● **EXERCISE**: Going line by line through the entries below, note each one with "Clínico", then report how many there are and nothing else.

• • • • • • •

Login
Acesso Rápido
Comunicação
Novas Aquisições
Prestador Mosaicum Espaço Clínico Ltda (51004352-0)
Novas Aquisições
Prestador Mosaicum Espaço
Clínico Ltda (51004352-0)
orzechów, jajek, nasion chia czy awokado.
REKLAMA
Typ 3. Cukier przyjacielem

• • • • • • •

● **WRITTEN REPLY**: 2